Because you did say you had another way to the Compton equation:
> > > > > > > And let's see you derive the correct Compton equation for the frequency-shift from your assumptions, so YOU can get the Nobel Prize. Remember, your theory has nothing to do with free electrons, so you can't put the mass of an electron in it anywhere. Good luck.
> > > > >
> > > > > I got no answer. Here is the very simple formula (due to Compton) that fits the data:
> > > > >
> > > > > Delta lambda = [h/mc] [1-cos(theta)]
> > > > >
> > > > > Delta lambda is the change in wavelength of the X-ray beam. Also h is Planck's constant, m the mass of one electron, and c the speed of light. Theta is the scattering angle, which is zero if the beam continues it its initial direction like a pool ball that hits a smaller ball and keeps going in the same direction.
> > > > >
> > > > > You can see that if the beam hits the electron (or misses) and continues in the same direction (theta = 0, cos0 = 1) the change in momentum is minimal, and the wavelength changes by zero.
> > > > >
> > > > > If theta = 90 degrees (right angle scattering), cos(theta) = zero, and the change in wavelength is h/mc [1-0] = one Compton wavelength of the electron, which is 0.0243 Angstroms. The most it can change is twice this, because 1-cos(180) = -1, so this coefficient comes out 2.
> > > > >
> > > > > So never mind the angle. Please explain why the beam changes wavelength by zero Compton electron-wavelength at minimum, and two Compton wavelengths at maximum. This does fit the experimental data.
> > > > >
> > > > > Since you say this is a Doppler effect, you must explain why it only goes from ZERO up to 2h/mc for pure backscatter. You can't use h, since you deny this is a quantum process. You can't use m, the electron mass, as you deny one electron is involved.
> > > > >
> > > > > Show your work.
> > >
> > >
> > > Come on. If you have a better physical theory, what quantitative answers does it give for the Compton experiment that we can compare with the experimental results? Compton got the Nobel because he had to assume light was made of photons to get his result that agreed with reality. What about you?
> >
> > My theory provides a better physical explanation for Compton’s math. That’s all.
>
>
> Where is Planck's constant h in your theory? Where it the mass of the electron m in your theory?
>
> Show how your theory leads to Compton's math.
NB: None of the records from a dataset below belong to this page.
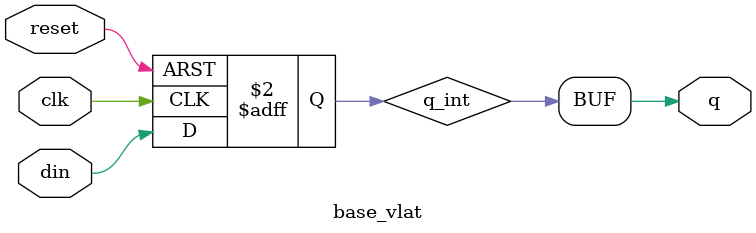
<source format=sv>
/*
 * Copyright 2017 IBM Corporation
 * Licensed to the Apache Software Foundation (ASF) under one
 * or more contributor license agreements.  See the NOTICE file
 * distributed with this work for additional information
 * regarding copyright ownership.  The ASF licenses this file
 * to you under the Apache License, Version 2.0 (the
 * "License"); you may not use this file except in compliance
 * with the License.  You may obtain a copy of the License at
 *
 *     http://www.apache.org/licenses/LICENSE-2.0
 *
 * Unless required by applicable law or agreed to in writing, software
 * distributed under the License is distributed on an "AS IS" BASIS,
 * WITHOUT WARRANTIES OR CONDITIONS OF ANY KIND, either express or implied.
 * See the License for the specific language governing permissions and
 * limitations under the License.
 *
 * Author: Andrew K Martin akmartin@us.ibm.com
 */
 
module base_vlat#(parameter width=1, parameter [width-1:0] rstv=0) 
   (input clk, input reset, input [width-1:0] din, output [width-1:0] q);

   reg [width-1:0]    q_int;
   always@(posedge clk or posedge reset)
     if (reset) q_int <= rstv;
     else q_int <= din;
   assign q = q_int;
   
endmodule // base_vlat


   
  

</source>
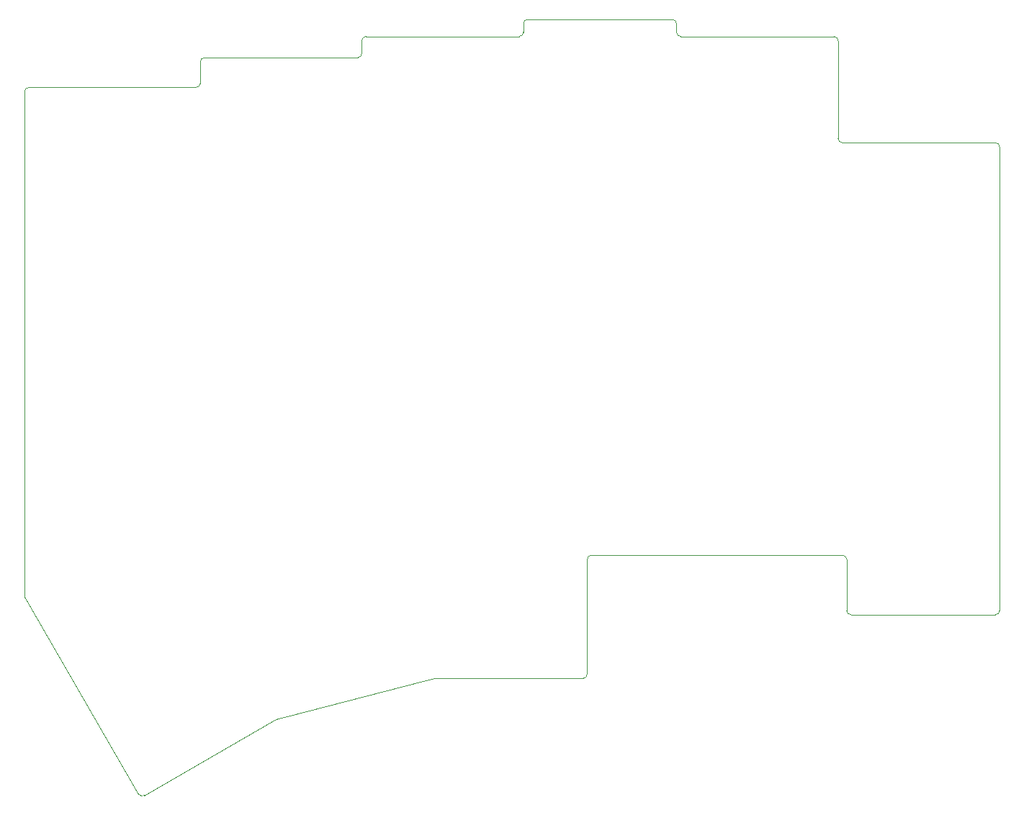
<source format=gm1>
G04 #@! TF.GenerationSoftware,KiCad,Pcbnew,(6.0.2)*
G04 #@! TF.CreationDate,2022-03-08T09:31:39+01:00*
G04 #@! TF.ProjectId,pierce,70696572-6365-42e6-9b69-6361645f7063,v 0.1*
G04 #@! TF.SameCoordinates,Original*
G04 #@! TF.FileFunction,Profile,NP*
%FSLAX46Y46*%
G04 Gerber Fmt 4.6, Leading zero omitted, Abs format (unit mm)*
G04 Created by KiCad (PCBNEW (6.0.2)) date 2022-03-08 09:31:39*
%MOMM*%
%LPD*%
G01*
G04 APERTURE LIST*
G04 #@! TA.AperFunction,Profile*
%ADD10C,0.050000*%
G04 #@! TD*
G04 APERTURE END LIST*
D10*
X172203847Y-39811400D02*
G75*
G03*
X171703847Y-39311400I-500001J-1D01*
G01*
X116203848Y-46811400D02*
X116203847Y-44311400D01*
X191203847Y-53311400D02*
G75*
G03*
X191703847Y-53811400I500001J1D01*
G01*
X143703847Y-116811401D02*
X125084582Y-121605660D01*
X209703847Y-109311400D02*
X192703846Y-109311400D01*
X95557400Y-107200000D02*
X95557400Y-47811400D01*
X115703848Y-47311400D02*
G75*
G03*
X116203848Y-46811400I-1J500001D01*
G01*
X172203847Y-40811400D02*
G75*
G03*
X172703847Y-41311400I500001J1D01*
G01*
X135203847Y-43311400D02*
X135203847Y-41811400D01*
X116703847Y-43811400D02*
X119703846Y-43811400D01*
X119703846Y-43811400D02*
X134703847Y-43811400D01*
X116703847Y-43811400D02*
G75*
G03*
X116203847Y-44311400I1J-500001D01*
G01*
X172703847Y-41311400D02*
X190703847Y-41311400D01*
X192203846Y-108811400D02*
G75*
G03*
X192703846Y-109311400I500001J1D01*
G01*
X192203846Y-108811400D02*
X192203846Y-102811400D01*
X162203847Y-102311401D02*
G75*
G03*
X161703847Y-102811400I0J-500000D01*
G01*
X161703847Y-102811400D02*
X161703846Y-116311400D01*
X209703847Y-109311400D02*
G75*
G03*
X210203847Y-108811400I-1J500001D01*
G01*
X135703847Y-41311400D02*
G75*
G03*
X135203847Y-41811400I1J-500001D01*
G01*
X125084582Y-121605660D02*
X109636422Y-130560645D01*
X172203847Y-39811400D02*
X172203847Y-40811400D01*
X161203847Y-116811401D02*
X143703847Y-116811401D01*
X161203847Y-116811401D02*
G75*
G03*
X161703846Y-116311400I1J499998D01*
G01*
X191203847Y-41811400D02*
G75*
G03*
X190703847Y-41311400I-500001J-1D01*
G01*
X96057400Y-47311400D02*
X115703848Y-47311400D01*
X96057400Y-47311400D02*
G75*
G03*
X95557400Y-47811400I1J-500001D01*
G01*
X210203847Y-54311400D02*
X210203847Y-108811400D01*
X154703847Y-39311400D02*
G75*
G03*
X154203847Y-39811400I1J-500001D01*
G01*
X192203846Y-102811400D02*
G75*
G03*
X191703847Y-102311400I-500000J0D01*
G01*
X153703847Y-41311400D02*
G75*
G03*
X154203847Y-40811400I-1J500001D01*
G01*
X135703847Y-41311400D02*
X153703847Y-41311400D01*
X134703847Y-43811400D02*
G75*
G03*
X135203847Y-43311400I-1J500001D01*
G01*
X191703847Y-53811400D02*
X209703846Y-53811401D01*
X191703847Y-102311400D02*
X162203847Y-102311401D01*
X154703847Y-39311400D02*
X171703847Y-39311400D01*
X154203847Y-40811400D02*
X154203847Y-39811400D01*
X108953091Y-130378824D02*
X95557400Y-107200000D01*
X191203847Y-41811400D02*
X191203847Y-53311400D01*
X108953091Y-130378824D02*
G75*
G03*
X109636422Y-130560645I432576J250755D01*
G01*
X210203847Y-54311400D02*
G75*
G03*
X209703846Y-53811401I-500000J-1D01*
G01*
M02*

</source>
Booblie: My theory does not claim that it has a different way of deriving h or m of the electron. It merely provides a different physical explanation for the Compton math than the current explanation.
Can you read the above? You wrote it.
> My equation is:
> Va = Delta(λ)*((Frequency (f))(1- cos Φ at 90 degree).
> Va = (h/mc)*f(1- cos Φ)
> It is designed to calculate the value of absolute motion Va of the graphite target using the Compton equation.
>
> >
> > Let's help a bit. Set theta = 90 degrees, so 1-cos90 = 1. Then the Compton equation reads:
> >
> > Delta(λ) = h/mc
> >
> > Pretty simple, eh?
> >
> > The problem is it has no variables! Theta was the last one. All that is left is h, m and c, which are all constants of nature:
> >
> > Delta(λ) = h/mc = 0.00243 Angstrom.
> > > > > The correct equation is:
> > > > > Va=c' Δλ/λ
> My equation is:
> Va = Delta(λ)*((Frequency (f))(1- cos Φ at 90 degree).
> Va = (h/mc)*f(1- cos Φ)
Sure, sure, sure. Let's just put it all together.
Va = (h/mc)*f(1- cos Φ)
Va = c' Δλ/λ
THEREFORE
(h/mc)*f(1- cos Φ) = c' Δλ/λ
f = c' /λ
fλ = c'
Yeah the starting frequency f and the starting wavelength λ can be anything you decide, because you have inserted a totally bogus slow speed of light c' that you intend to measure after the experiment.
This is not the Compton equation or physics as we know it. It's your screwed up fantasy land.